Anthony Kim, who created a fuss by taking an appearance fee to play in the Abu Dhabi Golf Championship and skipping out on the Bob Hope Classic, won't be paid in advance of his 2010 PGA Tour debut at the Northern Trust Open this week. Appearance fees are forbidden on the PGA Tour. In their stead are perks.

NBA legend Jerry West, new executive director of the tournament, offered his Lakers tickets to Kim, Jill Painter, the golf writer for the Los Angeles Daily News, has reported. Kim is an avid fan of the Lakers, who have two home games this week -- Charlotte on Wednesday and Denver on Friday.


John Daly, star of the new Golf Channel reality show, "Being John Daly," once again made more news off the course than on it. After missing the cut, he said he was done with golf. "It's not worth it," he said. "I'm tired of embarrassing myself in front of them (fans). I just can't do it any more. Can't do it any more."

Until next week, when he tees it up in the AT&T Pebble Beach National Pro-Am. He ended his retirement hours after it began.

"I'm going to honor the commitments to the tournaments that have given me sponsors exemptions & will continue to try to get them this year," Daly wrote on Twitter.

"Yes, not going to miss St. Andrews," he wrote in another post, regarding the British Open returning to the Old Course on which he won in 1995.

Welcome back, John. We missed you.


Women are in fact playing golf this time of year, some of them anyway, on the Cactus Tour, a pro tour for women in the greater Phoenix area. Paige Mackenzie, an exempt player on the LPGA, teamed with her brother Brock to finish second in the Guys & Dolls, the season opener. LPGA members Stephanie Louden and Louise Friberg are entered in a Cactus Tour event this week.

The LPGA, meanwhile, is still more than two weeks from playing its season opener, the Honda PTT LPGA Thailand. The LPGA does not play an event in the U.S. until the LPGA Classic Presented by J Golf in late March.


From Daly, regarding his biographical information on "can the pgatour twitter site please send message to chg my weight to 187 from 220? PLEASE!"

Comment: Prior to his dramatic weight loss, Daly's biography in the PGA Tour Guide also listed his weight as 220, when in fact it was in the neighborhood of 300. Was he clamoring for accuracy then?


"It's cheating, and I'm appalled Phil has put it in play." Scott McCarron on the Ping Eye 2 wedge that Phil Mickelson used at the Farmers Insurance Open.

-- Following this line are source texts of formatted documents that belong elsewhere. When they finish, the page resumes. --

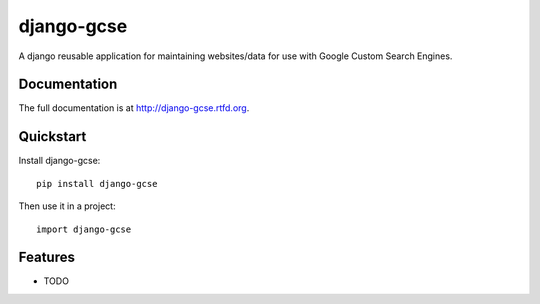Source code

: =============================
django-gcse
=============================

.. image:: https://badge.fury.io/py/django-gcse.png
    :target: http://badge.fury.io/py/django-gcse
    
.. image:: https://travis-ci.org/saschwarz/django-gcse.png?branch=master
        :target: https://travis-ci.org/saschwarz/django-gcse

.. image:: https://coveralls.io/repos/saschwarz/django-gcse/badge.png?branch=master 
        :target: https://coveralls.io/r/saschwarz/django-gcse?branch=master

.. image:: https://pypip.in/d/django-gcse/badge.png
        :target: https://crate.io/packages/django-gcse?version=latest


A django reusable application for maintaining websites/data for use with Google Custom Search Engines.

Documentation
-------------

The full documentation is at http://django-gcse.rtfd.org.

Quickstart
----------

Install django-gcse::

    pip install django-gcse

Then use it in a project::

	import django-gcse

Features
--------

* TODO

Northern Trust Open at Riviera Country Club in Pacific Palisades, Calif. Defending champion Phil Mickelson. Omega Dubai Desert Classic at Emirates GC, Dubai, United Arab Emirates.

Story lines:

Padraig Harrington is playing the Northern Trust Open, his first start of the season and a sneak preview as to whether the swing changes that had begun to pay dividends late last year will carry over to a new season. Also entered is Japan's Ryo Ishikawa.

Tom Watson, 60, coming off a Champions Tour victory over Fred Couples in the Mitsubishi Electric Championship at Hualalai, is dropping down an age group and playing in the Omega Dubai Desert Classic.


Honesty is an endangered species in sports, not that athletes are necessarily lying. Most simply aren't interested in sharing thoughts that some might find disagreeable. Boring trumps provocative in sports.

McCarron is among the exceptions, a notable one this week. Though he should have avoided introducing cheating into the wedge controversy, say this for him: you'll never come away wondering what he's really thinking.

Two players of note, Anthony Kim and Kenny Perry, each has played a tournament in the Middle East in the last two weeks, forgoing playing PGA Tour events with anemic fields. One cited a protracted desire to visit that part of the world, the other claiming a mid-life wish to see more of the world.

Maybe so. But Ian Poulter, via Twitter, offered an illustration of what is involved by way of travel to see the Middle East: "On Qatar airways on my way home, 15hr flight to JFK then flying to Orlando." One day going, one day coming, to spend one week in a foreign desert, most of it spent at the golf course.

Wouldn't it be refreshing for an American accepting an appearance fee to play, say, in the Middle East, in a tournament opposite a PGA Tour event, simply to acknowledge the real reason he was doing so, for the money?